Me pregunto si esto también se aplicaría a la propaganda, a la emisión de mensajes en televisión con fines políticos; si es así, los que promueven la nueva Constitución con mensajes que descalifican a la Iglesia y a sectores políticos, los que utilizan términos sexistas, los que buscan generar estados de ánimo confrontacionales y discriminan a los que viven en uno u otro sector, ¿serían castigados? ¿Serían detenidos mientras están celebrando un posible triunfo? Eso sería divertido y justo: divertido por la paradoja que encierra; justo, por la cuestionable mentalidad de conseguir objetivos cortoplacistas (como un voto) con mensajes de comunicación social, sin hacerse cargo de las consecuencias que estos generan en las personas.

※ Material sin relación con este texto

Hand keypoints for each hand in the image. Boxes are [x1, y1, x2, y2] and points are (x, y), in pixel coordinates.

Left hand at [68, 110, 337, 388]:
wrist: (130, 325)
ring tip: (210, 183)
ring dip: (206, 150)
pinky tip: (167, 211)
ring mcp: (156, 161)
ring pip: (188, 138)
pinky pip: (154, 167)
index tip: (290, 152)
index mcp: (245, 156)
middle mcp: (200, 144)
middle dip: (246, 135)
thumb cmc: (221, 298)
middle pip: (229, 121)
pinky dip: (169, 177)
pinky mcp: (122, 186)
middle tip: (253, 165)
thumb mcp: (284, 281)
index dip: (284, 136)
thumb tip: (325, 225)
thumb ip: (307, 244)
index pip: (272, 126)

La publicidad pretende lograr un vínculo con una marca y, a diferencia de esto, la comunicación social trabaja para crear, reforzar o cambiar comportamientos modificando mapas mentales. Es decir, cambios en el ser humano que duran más allá de la elección. ¿Quién se hace cargo del resentimiento, la frustración o cualquier otra emoción que queda después de votar?